Functions/Procedures
Required
- The SAVE statement is discouraged; use module variables for state saving.
- Do not use an entry in a function subprogram.
- Functions must not have pointer results.
- The names of intrinsic functions (e.g., SUM) shall not be used for user-defined functions.
- Procedures that return a single value should be functions; note that single values could also be user-defined types.
- All communication with the module should be through the argument list or it should access its module variables.
Recommended
- All dummy arguments, except pointers, should include the INTENT clause in their declaration
- Limit use of type specific intrinsic functions (e.g., AMAX, DMAX - use MAX in all cases).
- Avoid statically dimensioned array arguments in a function/subroutine.
- Check for invalid argument values.
Encouraged
- Error conditions. When an error condition occurs inside a function/procedure, a message describing what went wrong should be printed. The name of the routine in which the error occurred must be included. It is acceptable to terminate execution within a package, but the developer may instead wish to return an error flag through the argument list.
- Functions/procedures that perform the same function but for different types/sizes of arguments, should be overloaded, to minimize duplication and ease the maintainability.
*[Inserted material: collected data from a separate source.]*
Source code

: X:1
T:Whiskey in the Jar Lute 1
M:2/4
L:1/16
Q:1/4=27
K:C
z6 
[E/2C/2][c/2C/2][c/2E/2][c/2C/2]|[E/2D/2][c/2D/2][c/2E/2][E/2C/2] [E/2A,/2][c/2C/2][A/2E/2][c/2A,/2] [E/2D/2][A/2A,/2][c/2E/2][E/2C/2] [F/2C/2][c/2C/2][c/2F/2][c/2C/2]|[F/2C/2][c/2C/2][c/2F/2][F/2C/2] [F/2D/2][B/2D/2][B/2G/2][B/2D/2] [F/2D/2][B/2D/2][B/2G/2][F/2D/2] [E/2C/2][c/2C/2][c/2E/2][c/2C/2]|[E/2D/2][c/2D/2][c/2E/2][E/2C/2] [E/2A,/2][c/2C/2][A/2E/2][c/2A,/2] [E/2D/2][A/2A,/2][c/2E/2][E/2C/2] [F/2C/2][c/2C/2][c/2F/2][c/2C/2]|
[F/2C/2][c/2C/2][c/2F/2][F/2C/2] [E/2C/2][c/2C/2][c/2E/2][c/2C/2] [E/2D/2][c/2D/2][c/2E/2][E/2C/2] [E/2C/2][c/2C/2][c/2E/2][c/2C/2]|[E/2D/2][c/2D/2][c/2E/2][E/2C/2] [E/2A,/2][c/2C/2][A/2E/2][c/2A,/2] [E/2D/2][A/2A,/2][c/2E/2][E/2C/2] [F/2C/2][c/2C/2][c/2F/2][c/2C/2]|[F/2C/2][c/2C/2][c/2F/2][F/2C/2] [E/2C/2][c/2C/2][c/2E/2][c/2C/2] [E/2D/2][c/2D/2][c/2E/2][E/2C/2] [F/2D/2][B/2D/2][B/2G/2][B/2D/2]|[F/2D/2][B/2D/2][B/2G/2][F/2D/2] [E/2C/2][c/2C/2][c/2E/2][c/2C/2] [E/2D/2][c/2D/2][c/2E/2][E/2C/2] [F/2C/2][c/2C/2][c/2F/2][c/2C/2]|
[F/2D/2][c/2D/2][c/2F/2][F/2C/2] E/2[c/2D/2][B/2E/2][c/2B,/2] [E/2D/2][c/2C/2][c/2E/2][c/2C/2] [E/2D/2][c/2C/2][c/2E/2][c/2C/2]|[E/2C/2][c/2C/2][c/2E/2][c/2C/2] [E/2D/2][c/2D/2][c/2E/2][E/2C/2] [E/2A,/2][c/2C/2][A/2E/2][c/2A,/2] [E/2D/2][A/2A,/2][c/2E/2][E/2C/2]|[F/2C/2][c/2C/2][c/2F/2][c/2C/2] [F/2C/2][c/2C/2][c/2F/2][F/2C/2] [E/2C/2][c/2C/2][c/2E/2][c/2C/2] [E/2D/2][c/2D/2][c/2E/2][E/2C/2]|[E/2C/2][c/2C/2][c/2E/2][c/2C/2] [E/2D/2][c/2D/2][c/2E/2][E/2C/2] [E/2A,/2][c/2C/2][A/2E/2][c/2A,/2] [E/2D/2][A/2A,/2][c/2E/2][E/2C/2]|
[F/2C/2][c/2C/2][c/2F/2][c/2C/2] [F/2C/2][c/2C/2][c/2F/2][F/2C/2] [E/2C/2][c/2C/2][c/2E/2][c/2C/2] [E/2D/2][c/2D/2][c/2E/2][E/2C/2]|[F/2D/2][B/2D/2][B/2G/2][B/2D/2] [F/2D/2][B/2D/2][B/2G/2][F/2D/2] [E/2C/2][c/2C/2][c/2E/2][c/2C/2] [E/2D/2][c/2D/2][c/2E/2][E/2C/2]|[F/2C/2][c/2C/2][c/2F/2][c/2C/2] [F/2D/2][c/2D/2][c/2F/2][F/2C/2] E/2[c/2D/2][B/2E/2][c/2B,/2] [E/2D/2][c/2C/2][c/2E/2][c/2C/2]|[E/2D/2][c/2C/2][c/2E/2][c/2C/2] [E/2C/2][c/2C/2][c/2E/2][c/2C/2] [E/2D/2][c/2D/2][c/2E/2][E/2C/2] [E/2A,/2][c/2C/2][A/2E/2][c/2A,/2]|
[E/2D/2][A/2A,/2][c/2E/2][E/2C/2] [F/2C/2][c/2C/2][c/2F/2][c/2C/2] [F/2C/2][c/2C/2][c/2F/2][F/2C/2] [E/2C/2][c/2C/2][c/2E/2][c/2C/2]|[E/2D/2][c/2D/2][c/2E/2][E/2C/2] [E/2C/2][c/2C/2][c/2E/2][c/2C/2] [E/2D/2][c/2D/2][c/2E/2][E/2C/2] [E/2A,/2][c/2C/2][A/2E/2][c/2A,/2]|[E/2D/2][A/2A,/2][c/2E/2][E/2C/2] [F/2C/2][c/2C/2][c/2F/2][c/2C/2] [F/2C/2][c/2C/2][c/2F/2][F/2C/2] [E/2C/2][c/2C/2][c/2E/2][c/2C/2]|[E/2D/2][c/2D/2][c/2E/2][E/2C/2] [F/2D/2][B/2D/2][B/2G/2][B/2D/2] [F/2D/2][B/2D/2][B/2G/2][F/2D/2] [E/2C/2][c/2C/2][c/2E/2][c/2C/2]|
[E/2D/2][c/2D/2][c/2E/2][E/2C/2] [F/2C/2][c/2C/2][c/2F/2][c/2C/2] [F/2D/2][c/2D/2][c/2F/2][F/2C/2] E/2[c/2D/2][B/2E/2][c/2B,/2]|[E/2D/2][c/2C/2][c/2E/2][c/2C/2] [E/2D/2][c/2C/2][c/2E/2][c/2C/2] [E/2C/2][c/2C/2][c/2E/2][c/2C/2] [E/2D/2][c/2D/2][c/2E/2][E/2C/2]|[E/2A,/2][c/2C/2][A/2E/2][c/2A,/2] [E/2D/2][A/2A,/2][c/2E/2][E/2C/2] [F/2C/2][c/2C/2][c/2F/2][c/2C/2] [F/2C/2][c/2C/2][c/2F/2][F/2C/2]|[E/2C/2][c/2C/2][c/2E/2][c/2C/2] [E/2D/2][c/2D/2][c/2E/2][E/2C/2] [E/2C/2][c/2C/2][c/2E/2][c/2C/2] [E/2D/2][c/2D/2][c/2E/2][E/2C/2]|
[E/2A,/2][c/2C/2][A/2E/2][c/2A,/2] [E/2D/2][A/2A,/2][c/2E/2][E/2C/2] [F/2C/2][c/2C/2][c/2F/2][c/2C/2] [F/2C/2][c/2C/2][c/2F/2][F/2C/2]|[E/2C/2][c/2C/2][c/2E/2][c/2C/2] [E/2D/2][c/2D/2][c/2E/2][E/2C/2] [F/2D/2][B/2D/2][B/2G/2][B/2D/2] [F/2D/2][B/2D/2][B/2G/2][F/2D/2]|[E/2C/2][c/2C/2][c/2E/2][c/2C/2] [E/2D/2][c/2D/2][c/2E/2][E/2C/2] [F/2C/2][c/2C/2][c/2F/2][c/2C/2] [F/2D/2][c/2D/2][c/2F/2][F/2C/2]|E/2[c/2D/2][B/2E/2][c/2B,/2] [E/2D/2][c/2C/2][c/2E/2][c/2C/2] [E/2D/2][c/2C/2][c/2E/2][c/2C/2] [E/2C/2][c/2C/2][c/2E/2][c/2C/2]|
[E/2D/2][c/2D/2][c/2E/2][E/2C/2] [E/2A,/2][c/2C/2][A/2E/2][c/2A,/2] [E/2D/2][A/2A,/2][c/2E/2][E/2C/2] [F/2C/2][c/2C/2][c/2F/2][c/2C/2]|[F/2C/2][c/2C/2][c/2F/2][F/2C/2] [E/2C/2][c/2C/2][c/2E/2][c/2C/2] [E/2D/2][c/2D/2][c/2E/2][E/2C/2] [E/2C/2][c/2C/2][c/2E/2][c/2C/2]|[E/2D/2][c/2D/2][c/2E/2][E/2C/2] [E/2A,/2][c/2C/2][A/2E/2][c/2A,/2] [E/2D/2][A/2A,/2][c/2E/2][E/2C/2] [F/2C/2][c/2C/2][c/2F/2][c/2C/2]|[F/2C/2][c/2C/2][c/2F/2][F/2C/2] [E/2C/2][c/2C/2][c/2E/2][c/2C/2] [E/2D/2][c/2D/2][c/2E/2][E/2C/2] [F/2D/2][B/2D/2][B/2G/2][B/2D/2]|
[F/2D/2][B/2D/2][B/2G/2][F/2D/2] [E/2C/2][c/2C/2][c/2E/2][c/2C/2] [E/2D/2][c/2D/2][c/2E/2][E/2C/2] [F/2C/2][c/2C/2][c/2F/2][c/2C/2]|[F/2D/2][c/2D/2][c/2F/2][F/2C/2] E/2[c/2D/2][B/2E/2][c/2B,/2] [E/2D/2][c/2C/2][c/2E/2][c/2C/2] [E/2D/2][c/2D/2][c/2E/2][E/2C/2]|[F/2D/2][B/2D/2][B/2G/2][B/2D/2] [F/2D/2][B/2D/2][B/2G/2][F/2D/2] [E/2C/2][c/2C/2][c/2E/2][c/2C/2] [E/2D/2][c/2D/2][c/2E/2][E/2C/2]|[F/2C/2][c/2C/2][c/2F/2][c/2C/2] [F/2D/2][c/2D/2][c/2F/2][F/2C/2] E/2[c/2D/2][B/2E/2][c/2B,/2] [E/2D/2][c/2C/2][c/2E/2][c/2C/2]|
- When explicit interfaces are needed, use modules, or contain the subroutines in the calling programs (through CONTAINS statement), for simplicity.
- Do not use external routines as these need interface blocks that would need to be updated each time the interface of the external routine is changed.
I/O
Required
- I/O statements on external files should contain the status specifier parameters err=, end=, iostat=, as appropriate.
- All global variables, if present, should be set at the initialization stage.
Recommended
- Avoid using NAMELIST I/O if possible.
- Use write rather than print statements for non-terminal I/O.
- Use Character parameters or explicit format specifiers inside the Read or Write statement. DO not use labeled format statements (outdated).
FORTRAN Features that are obsolescent and/or discouraged
Required
- No Common blocks. Modules are a better way to declare/store static data, with the added ability to mix data of various types, and to limit access to contained variables through use of the ONLY and PRIVATE clauses.
- No assigned and computed GO TOs - use the CASE construct instead
- No arithmetic IF statements - use the block IF construct instead
- Avoid DATA, ASSIGN Labeled DO BACKSPACE Blank COMMON, BLOCK DATA
- Use REAL instead of DOUBLE PRECISION
- Branch to END IF outside the block IF
- DO non-integer Control
- Hollerith Constants
- PAUSE
- multiple RETURN
- Alternate RETURN
Recommended
- Do not make use of the equivalence statement, especially for variables of different types. Use pointers or derived types instead.
Encouraged
- No implicitly changing the shape of an array when passing it into a subroutine. Although actually forbidden in the standard it was very common practice in FORTRAN 77 to pass 'n' dimensional arrays into a subroutine where they would, say, be treated as a 1 dimensional array. This practice, though banned in FORTRAN 90, is still possible possible with external routines for which no Interface block has been supplied. This only works because of assumptions made about how the data is stored.
Source Files
Required
- Document the function interface: argument name, type, unit, description, constraint,defaults.
- The INCLUDE statement shall not be used; use the USE statement instead.
Recommended
- Try to limit source column length, including comments, to 80 columns (or follow language specific limits).
- A component should not exceed 300-500 effective lines of code, be efficient with your coding.
- Use blank lines (or lines with a standard character in column 1) to separate statement blocks to improve code readability.
- Apply consistent indentation method for code.
- Module/subprogram names shall be lower case; the name of a file containing a module/subprogram shall be the module/subprogram name with the suffix *.f90."
Encouraged
- Clearly separate declaration of argument variables from declaration of local variables.
- Use descriptive and unique names for variables and subprograms (so as to improve the code readability and facilitate global string search)
- Try to limit name lengths to 12-15 characters.
- Indent continuation lines to ensure that, for example, parts of a multi-line equation line up in a readable manner.
- Start comment text with a standard character (e.g. !, C, etc.); if a stand-alone line then start comment character in the first column.
General Coding Guidelines
- Reduce or eliminate global variable usage.
- Attempt to limit the number of arguments in argument list - long lists make it hard to reuse.
- Limit of only one return point per component.
- Use exceptions as error indicators if supported.
- Components should be specific to one and only one purpose.
- Components with side effects are not allowed (e.g. Don't mix I/O code with computational code).
- Program against a standard (e.g., ANSI C, C++, Java, FORTRAN 77/90/95) -
- Make sure your code compiles under different compilers and platforms.
- Use preprocessor directives for adaptation to different architectures/compilers/OS.
- Make I/O specific components separate from computational components.
- Avoid static allocation of data (compile time allocation).
- Be most specific with your data types.
- Avoid using custom data types for argument types.
|
|